Esquecem-se do essencial da questão: A natureza do
arco-íris!
A sua existência é virtual e não passa de um fenómeno de
refracção da luz através de minúsculas e efémeras gotas de água, razão pela
qual, embora o vejamos num local perfeitamente definido, este mudará sempre de
acordo com a nossa localização, pelo que, ainda acreditando que lá se encontra
um pote de ouro, já desisti de o alcançar.
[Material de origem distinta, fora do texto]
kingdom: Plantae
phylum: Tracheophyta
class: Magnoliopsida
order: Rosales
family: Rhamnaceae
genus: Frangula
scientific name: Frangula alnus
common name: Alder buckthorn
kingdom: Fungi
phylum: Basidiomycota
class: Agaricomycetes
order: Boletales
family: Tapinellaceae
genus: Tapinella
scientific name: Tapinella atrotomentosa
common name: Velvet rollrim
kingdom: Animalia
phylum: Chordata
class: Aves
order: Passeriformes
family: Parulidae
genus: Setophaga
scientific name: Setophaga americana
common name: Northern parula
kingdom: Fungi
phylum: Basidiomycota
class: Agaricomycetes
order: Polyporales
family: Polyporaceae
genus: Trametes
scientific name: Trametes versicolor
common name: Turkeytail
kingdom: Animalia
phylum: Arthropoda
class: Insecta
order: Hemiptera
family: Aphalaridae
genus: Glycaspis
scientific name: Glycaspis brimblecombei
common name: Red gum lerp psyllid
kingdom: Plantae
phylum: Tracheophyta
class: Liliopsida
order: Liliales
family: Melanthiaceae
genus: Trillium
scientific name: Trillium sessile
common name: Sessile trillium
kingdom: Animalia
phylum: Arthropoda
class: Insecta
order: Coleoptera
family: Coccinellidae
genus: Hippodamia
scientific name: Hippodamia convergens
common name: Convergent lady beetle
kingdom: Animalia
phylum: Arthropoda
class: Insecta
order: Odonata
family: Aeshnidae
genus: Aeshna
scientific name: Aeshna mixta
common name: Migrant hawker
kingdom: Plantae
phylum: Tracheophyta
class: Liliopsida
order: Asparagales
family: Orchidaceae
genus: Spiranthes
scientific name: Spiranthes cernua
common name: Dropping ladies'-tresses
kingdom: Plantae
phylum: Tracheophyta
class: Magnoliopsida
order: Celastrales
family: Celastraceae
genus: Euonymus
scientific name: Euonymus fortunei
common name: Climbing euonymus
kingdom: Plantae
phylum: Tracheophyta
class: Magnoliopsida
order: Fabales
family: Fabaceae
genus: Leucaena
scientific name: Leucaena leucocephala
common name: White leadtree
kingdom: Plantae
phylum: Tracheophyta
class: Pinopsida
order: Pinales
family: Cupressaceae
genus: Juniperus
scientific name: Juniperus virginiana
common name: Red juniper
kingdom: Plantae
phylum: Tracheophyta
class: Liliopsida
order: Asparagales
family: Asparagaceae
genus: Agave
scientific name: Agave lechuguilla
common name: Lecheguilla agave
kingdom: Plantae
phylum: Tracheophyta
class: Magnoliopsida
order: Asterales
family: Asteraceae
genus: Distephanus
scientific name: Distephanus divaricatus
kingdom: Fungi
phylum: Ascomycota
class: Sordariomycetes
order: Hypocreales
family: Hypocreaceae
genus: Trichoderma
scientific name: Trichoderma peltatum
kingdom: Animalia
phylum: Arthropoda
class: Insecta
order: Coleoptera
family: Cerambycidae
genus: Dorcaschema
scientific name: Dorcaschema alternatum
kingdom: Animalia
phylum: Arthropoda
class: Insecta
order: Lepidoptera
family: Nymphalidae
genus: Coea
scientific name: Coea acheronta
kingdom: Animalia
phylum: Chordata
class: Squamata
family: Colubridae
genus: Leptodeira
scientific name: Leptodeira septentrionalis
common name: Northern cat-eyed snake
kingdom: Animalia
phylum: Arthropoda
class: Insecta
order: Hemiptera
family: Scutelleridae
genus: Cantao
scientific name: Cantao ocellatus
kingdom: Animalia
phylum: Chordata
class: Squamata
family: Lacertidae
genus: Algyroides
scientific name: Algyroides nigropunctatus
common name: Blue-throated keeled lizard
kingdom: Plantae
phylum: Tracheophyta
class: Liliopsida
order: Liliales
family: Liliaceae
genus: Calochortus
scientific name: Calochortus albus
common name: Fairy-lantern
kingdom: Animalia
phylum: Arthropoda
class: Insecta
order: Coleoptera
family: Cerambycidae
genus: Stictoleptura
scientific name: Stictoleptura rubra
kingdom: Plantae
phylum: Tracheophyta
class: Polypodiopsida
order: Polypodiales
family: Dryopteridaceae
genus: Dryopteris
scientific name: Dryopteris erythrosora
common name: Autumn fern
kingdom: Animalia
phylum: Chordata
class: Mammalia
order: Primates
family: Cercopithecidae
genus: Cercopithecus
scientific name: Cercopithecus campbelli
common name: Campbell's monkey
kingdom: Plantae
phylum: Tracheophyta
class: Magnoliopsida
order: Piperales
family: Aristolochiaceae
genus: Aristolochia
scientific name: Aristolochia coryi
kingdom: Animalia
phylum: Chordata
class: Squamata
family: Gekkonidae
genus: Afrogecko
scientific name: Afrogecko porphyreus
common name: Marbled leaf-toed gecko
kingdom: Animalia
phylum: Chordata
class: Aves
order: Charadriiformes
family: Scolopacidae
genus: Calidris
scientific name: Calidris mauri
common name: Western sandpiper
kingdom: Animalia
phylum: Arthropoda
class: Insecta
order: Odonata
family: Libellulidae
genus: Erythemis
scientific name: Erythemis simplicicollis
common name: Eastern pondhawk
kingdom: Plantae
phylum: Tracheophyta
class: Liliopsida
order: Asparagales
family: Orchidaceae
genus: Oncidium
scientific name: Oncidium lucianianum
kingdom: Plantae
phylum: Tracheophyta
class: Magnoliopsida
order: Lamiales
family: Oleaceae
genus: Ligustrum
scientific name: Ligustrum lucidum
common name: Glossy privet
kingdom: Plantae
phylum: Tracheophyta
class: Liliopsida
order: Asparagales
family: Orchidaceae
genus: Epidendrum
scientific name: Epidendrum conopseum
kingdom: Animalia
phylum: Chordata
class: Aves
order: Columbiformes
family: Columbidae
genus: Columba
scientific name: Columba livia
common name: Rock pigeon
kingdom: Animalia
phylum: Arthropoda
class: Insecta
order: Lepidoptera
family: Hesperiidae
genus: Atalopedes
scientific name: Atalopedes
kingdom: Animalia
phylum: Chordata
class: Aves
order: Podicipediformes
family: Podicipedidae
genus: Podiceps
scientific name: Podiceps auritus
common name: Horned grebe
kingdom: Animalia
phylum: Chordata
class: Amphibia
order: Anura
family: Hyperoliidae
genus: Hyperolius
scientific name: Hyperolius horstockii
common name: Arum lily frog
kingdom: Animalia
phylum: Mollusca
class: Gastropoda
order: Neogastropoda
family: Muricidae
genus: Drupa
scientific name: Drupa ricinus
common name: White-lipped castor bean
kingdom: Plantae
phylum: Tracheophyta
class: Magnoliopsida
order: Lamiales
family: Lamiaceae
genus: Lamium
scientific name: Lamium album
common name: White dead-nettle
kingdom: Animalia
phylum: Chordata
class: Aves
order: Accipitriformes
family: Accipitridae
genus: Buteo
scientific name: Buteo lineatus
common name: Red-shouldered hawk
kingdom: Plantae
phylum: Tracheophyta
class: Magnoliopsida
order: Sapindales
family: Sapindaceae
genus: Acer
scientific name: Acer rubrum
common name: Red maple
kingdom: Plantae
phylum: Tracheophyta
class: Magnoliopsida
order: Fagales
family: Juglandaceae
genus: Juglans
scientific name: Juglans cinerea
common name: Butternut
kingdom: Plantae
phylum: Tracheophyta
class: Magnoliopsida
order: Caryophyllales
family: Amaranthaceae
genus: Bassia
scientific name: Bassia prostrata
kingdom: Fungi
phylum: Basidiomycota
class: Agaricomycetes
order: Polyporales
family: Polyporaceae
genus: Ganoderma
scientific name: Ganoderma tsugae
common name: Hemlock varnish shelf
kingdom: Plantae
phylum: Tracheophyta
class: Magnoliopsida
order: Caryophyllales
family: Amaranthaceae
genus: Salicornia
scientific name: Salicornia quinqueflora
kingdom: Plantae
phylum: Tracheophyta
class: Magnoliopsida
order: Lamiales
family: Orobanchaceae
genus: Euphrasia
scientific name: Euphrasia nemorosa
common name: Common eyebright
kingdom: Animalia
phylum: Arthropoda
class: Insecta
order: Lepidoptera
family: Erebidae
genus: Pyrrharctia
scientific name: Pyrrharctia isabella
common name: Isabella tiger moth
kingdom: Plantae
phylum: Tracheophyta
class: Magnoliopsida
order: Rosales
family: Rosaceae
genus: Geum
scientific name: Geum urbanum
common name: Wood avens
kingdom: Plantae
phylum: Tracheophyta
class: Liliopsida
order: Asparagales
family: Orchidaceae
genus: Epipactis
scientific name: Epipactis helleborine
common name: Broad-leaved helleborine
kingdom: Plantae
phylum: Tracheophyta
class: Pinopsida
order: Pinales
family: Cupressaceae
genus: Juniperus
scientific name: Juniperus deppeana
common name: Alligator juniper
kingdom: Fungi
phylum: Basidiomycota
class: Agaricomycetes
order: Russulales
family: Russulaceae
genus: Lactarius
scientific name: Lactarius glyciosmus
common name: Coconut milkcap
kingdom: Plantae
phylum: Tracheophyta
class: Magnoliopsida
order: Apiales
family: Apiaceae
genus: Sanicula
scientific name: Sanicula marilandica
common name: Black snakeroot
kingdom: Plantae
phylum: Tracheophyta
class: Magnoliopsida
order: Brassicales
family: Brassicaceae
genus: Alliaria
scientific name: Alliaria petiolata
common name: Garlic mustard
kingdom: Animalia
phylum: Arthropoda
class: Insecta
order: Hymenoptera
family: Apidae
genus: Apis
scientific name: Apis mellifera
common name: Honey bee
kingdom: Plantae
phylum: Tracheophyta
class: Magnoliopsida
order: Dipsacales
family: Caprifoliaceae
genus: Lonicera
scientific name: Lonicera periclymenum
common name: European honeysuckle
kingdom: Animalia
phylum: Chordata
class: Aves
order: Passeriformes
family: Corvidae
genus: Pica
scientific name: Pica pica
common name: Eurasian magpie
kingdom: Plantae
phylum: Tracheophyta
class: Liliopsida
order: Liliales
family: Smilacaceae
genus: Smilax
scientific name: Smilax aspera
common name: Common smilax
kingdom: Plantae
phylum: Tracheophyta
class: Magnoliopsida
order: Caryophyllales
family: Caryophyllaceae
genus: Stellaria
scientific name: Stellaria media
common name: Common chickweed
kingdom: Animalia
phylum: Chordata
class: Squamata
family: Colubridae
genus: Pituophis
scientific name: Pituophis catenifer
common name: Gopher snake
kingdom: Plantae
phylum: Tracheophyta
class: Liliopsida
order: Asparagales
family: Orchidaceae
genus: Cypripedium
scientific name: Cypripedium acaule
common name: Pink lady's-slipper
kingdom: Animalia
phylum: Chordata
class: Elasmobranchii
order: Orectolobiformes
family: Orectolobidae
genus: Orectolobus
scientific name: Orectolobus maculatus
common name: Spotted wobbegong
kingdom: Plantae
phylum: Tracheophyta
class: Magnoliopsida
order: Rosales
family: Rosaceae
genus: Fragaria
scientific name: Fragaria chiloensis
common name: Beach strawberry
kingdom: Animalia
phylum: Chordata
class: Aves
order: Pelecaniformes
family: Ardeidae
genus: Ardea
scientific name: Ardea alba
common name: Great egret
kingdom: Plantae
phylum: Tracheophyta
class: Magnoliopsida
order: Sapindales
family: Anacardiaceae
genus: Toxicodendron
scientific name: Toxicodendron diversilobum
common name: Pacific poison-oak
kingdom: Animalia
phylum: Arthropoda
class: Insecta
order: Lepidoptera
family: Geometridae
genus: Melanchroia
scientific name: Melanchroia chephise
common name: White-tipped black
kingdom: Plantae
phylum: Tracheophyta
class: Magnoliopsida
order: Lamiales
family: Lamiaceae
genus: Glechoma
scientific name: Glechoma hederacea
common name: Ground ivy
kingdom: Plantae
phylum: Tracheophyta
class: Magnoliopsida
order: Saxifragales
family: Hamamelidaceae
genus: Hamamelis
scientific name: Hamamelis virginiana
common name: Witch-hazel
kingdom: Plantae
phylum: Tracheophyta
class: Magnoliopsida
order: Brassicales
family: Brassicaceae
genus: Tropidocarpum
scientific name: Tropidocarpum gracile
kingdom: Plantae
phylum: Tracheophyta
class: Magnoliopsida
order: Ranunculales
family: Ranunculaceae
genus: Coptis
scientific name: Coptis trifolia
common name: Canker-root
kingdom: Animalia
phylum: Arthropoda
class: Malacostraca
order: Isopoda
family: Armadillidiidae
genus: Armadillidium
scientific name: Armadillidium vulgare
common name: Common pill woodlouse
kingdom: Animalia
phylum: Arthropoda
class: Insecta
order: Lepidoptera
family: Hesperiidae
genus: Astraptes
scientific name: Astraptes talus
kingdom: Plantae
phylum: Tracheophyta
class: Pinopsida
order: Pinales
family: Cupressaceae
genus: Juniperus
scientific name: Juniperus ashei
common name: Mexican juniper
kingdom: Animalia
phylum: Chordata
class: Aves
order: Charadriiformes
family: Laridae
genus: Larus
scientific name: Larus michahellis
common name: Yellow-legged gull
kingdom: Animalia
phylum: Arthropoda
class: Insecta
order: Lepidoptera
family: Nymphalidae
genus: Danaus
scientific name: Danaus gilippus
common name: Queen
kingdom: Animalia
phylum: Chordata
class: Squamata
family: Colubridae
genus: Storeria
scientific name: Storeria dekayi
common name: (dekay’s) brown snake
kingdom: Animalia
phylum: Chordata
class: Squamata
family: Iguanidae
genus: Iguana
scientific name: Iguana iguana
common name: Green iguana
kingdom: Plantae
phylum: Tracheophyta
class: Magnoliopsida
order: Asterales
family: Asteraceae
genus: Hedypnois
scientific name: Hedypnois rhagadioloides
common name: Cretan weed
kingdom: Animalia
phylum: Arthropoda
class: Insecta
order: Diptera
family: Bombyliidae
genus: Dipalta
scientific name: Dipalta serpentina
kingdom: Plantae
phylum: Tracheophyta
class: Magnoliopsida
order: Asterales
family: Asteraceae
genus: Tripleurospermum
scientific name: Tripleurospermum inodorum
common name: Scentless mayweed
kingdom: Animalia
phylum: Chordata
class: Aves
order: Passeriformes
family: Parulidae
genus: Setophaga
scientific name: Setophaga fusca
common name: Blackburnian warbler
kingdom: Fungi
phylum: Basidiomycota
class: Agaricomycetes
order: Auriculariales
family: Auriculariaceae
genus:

Ao invés disso, arranjei um bom trabalho, trabalhei,
adequei as minhas ambições ao meu horizonte de possibilidades e com a maior das
tranquilidades tornei-me num homem feliz, mesmo sem ter encontrado o ouro no
fim do arco-íris.
Que pena o Povo Português não se conseguir munir de
alguma simplicidade e perceber esta verdade tão básica e tão simples em vez de
continuar a sua vã busca do pote de ouro - que inicialmente parecia residir na
União Europeia - mas que na realidade se encontra na capacidade de trabalho e
diligencia de cada um.
E no entanto não há impossíveis!
Há uns anos, a bordo do "ferry" que liga
Santander a Southampton, sentado no deck e beberricando uma cerveja, observava
o pôr-do-sol no mar alto. Recostado na espreguiçadeira, sem tirar os olhos do
sol que se punha, contava à minha mulher as antigas observações em família e a
vã busca da observação do "raio verde", acrescentando que aquela história
provavelmente não passaria de mais um dos vários devaneios próprios e
característicos do meu Pai.
O sol acabou de se pôr, e para minha estupefacção, no
momento em que o disco dourado mergulhou na falsa e traiçoeira calma do mar da
Biscaia, num relâmpago fugaz e com o incomparável lampejo de uma esmeralda
polida entrevi por um brevíssimo instante o "raio verde" em que não
acreditava.
Pode ser que afinal o Povo Português encontre o seu pote
de ouro no extremo do arco-íris, da mesma forma que eu encontrei o meu "raio verde", não como um
desígnio ou solução de vida, mas tão-somente como mera recompensa de um
trabalho árduo e profícuo.
2 comentários:
Uma maravilha o seu texto!
Também acreditei no pote de ouro...
Muito obrigado pela partilha.
Parabens Zé Maria. Não perdeste o tacto. O teu texto é bom, forte, profundo e cativante. Deverias continuar. Abraço do sempre amigo Albino Zeferino (correspondente diplomático aposentado).